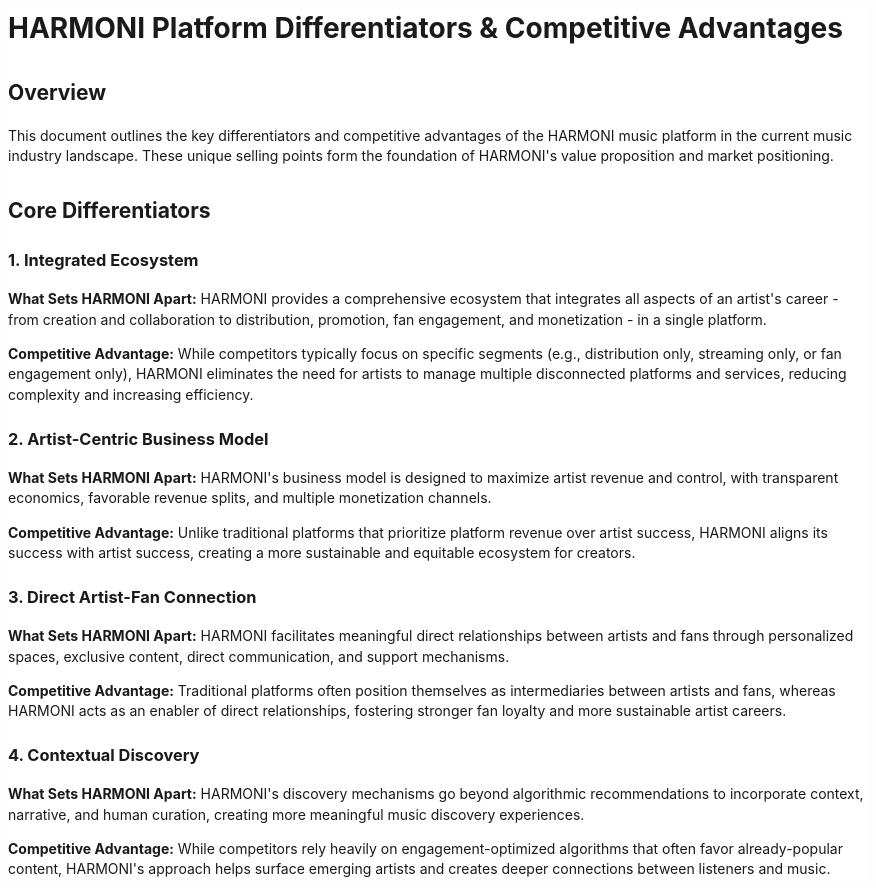 # HARMONI Platform Differentiators & Competitive Advantages

## Overview

This document outlines the key differentiators and competitive advantages of the HARMONI music platform in the current music industry landscape. These unique selling points form the foundation of HARMONI's value proposition and market positioning.

## Core Differentiators

### 1. Integrated Ecosystem

**What Sets HARMONI Apart:**
HARMONI provides a comprehensive ecosystem that integrates all aspects of an artist's career - from creation and collaboration to distribution, promotion, fan engagement, and monetization - in a single platform.

**Competitive Advantage:**
While competitors typically focus on specific segments (e.g., distribution only, streaming only, or fan engagement only), HARMONI eliminates the need for artists to manage multiple disconnected platforms and services, reducing complexity and increasing efficiency.

### 2. Artist-Centric Business Model

**What Sets HARMONI Apart:**
HARMONI's business model is designed to maximize artist revenue and control, with transparent economics, favorable revenue splits, and multiple monetization channels.

**Competitive Advantage:**
Unlike traditional platforms that prioritize platform revenue over artist success, HARMONI aligns its success with artist success, creating a more sustainable and equitable ecosystem for creators.

### 3. Direct Artist-Fan Connection

**What Sets HARMONI Apart:**
HARMONI facilitates meaningful direct relationships between artists and fans through personalized spaces, exclusive content, direct communication, and support mechanisms.

**Competitive Advantage:**
Traditional platforms often position themselves as intermediaries between artists and fans, whereas HARMONI acts as an enabler of direct relationships, fostering stronger fan loyalty and more sustainable artist careers.

### 4. Contextual Discovery

**What Sets HARMONI Apart:**
HARMONI's discovery mechanisms go beyond algorithmic recommendations to incorporate context, narrative, and human curation, creating more meaningful music discovery experiences.

**Competitive Advantage:**
While competitors rely heavily on engagement-optimized algorithms that often favor already-popular content, HARMONI's approach helps surface emerging artists and creates deeper connections between listeners and music.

**EXERCISE GOAL:** Search the material above for the word "with", then copy out each line that has it.

**PROBLEM SOLUTION:**
HARMONI's business model is designed to maximize artist revenue and control, with transparent economics, favorable revenue splits, and multiple monetization channels.
Unlike traditional platforms that prioritize platform revenue over artist success, HARMONI aligns its success with artist success, creating a more sustainable and equitable ecosystem for creators.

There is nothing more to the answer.